Kate Lynch, an External Audit Data Analyst for Providence Health Plan (PHP), found a team that has not only inspired her professionally, but supported her in her personal coming out journey. Now, she uses her voice as a transgender person to support other LGBTQIA+ employees in the workplace and beyond.
As a member of the larger Special Investigations Unit (SIU), Kate is one of the several caregivers who handle waste and abuse through fraud risk identification and prevention. By collecting and analyzing the data with a trained eye, Kate and her team can help improve the quality of care, lower costs, and enhance the members' patient experiences. "It's complicated to explain, but it's so fascinating looking at claims data and information that helps us locate the problems that aren't always obvious," she says.
One of the most important things the SIU does is ensure the health plan and the members aren't billed for services they didn't receive. "Sometimes providers will bill for products a member didn't order or a test they didn't receive, which can make a big impact on the member financially and sometimes medically," she says.
If a member is billed for services that didn't happen, it could result in incorrect information on their medical chart. "If clinical providers have misinformation about a member's medical history, that's going to have a potentially negative impact on their health," she says.
Although Kate works largely with data, she says her passion is people. "Whenever I do my job, the member comes first," she says. "The numbers aren't just numbers — they communicate how PHP and the members are affected in their real lives."
Kate's desire to support people comes in part from the support she's felt from PHP over the last seven years. "People don't always have positive experiences at work when they take steps to affirm their identity, but the way Providence Health Plan has supported me makes it easy to be committed to our mission of health for all," she says.
Kate began working at PHP in 2017, prior to her transition. She completed her degree in Health Information at Indiana University in 2016 before moving to Oregon to look for work. "When I arrived, I asked around about the companies in the area, and all my local friends said PHP was the place to work, so I applied for a job and started working shortly after graduation," she says.
In 2019, Kate began the process of coming out, and she had significant concerns about the future of her career, not knowing how her team was going to react. "It's easy to say that you'll be supportive, but PHP backed up those claims," Kate says. "My director was supportive, affirming, and helped me ask for accommodations, like all-gender bathrooms," she says. Her coworkers responded just as positively. "My team threw me a party on national coming out day! It was not how I expected things to go."
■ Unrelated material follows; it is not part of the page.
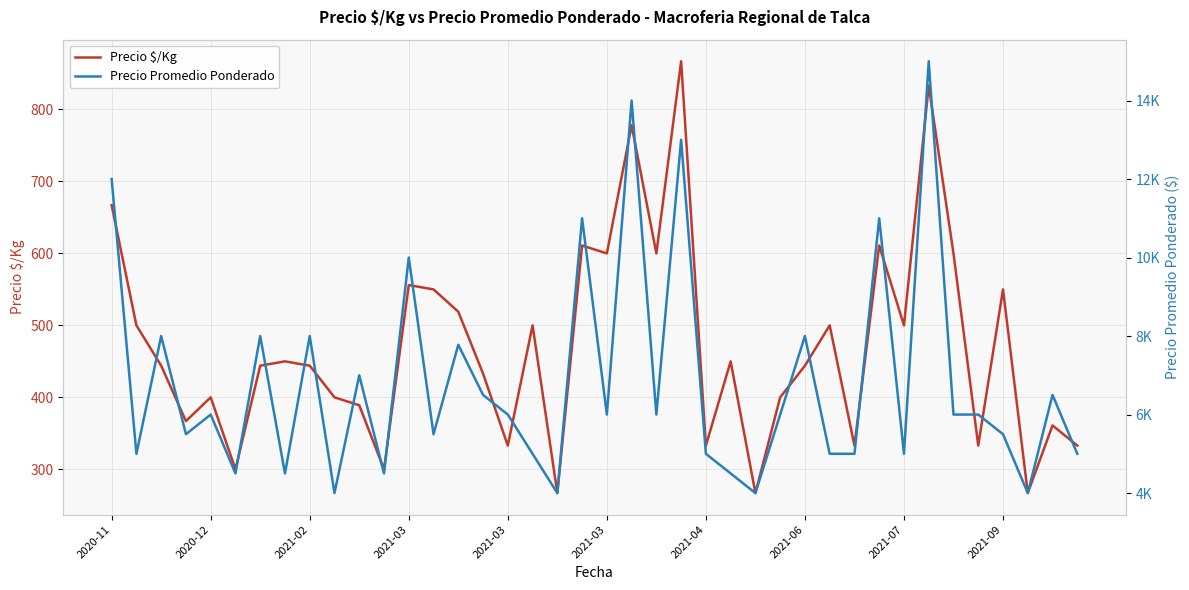

What is the spread (max minus min) of values at 22?

5400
Now, Kate spends time creating and joining spaces where others with different gendered experiences feel accepted and safe. One such place is the PRIDE Caregiver Resources Group (CRG), which started in 2024. The internal group is designed to support and celebrate the community of LGBTQIA+ caregivers at PHP by creating a more inclusive workplace for those who may or may not be out but are part of the community. "I feel very fortunate to be in a place that lives their values. It's not an easy time to be a trans person, but personally, my experience at PHP has been really positive," she says.
This year, Kate will join the CRG for a booth at the Portland PRIDE parade. "What I think of as living as a trans person is recognizing myself for who I am and being recognized by others for who I am," she says. “That's why being out is so important to me."
One of the things Kate loves about PHP is its promise to know, care for, and ease the way for people. She takes that promise to heart in both her personal and professional life. "Working and living in Portland, I got to know people from all kinds of backgrounds, and part of that was getting to know trans people," she says. Kate said that early on in her journey when she started understanding more about trans people, what they go through, and their experiences, something clicked into place for her. "All my life, I'd been asking, 'what's wrong with me?' but it turned out nothing was wrong with me — I had just been spending my life pretending to be someone I wasn't."
Outside of lending her voice and perspective to PHP, Kate finds both meaning and joy in being openly trans. "When people see me simply living my life as an openly trans person, it may help them feel like they're not alone," she says. "Growing up, I didn't know there were other people like me. Now, there is a lot more diversity and a lot more kinds of representation, and in a way, I think it gives people permission to be themselves."
Kate says her experience as a caregiver with PHP is one way she has seen the organization show a commitment to its values in meaningful and measurable ways. "I'm proud of who I am, and I'm proud of the way Providence Health Plan is showing up for LGBTQIA+ people."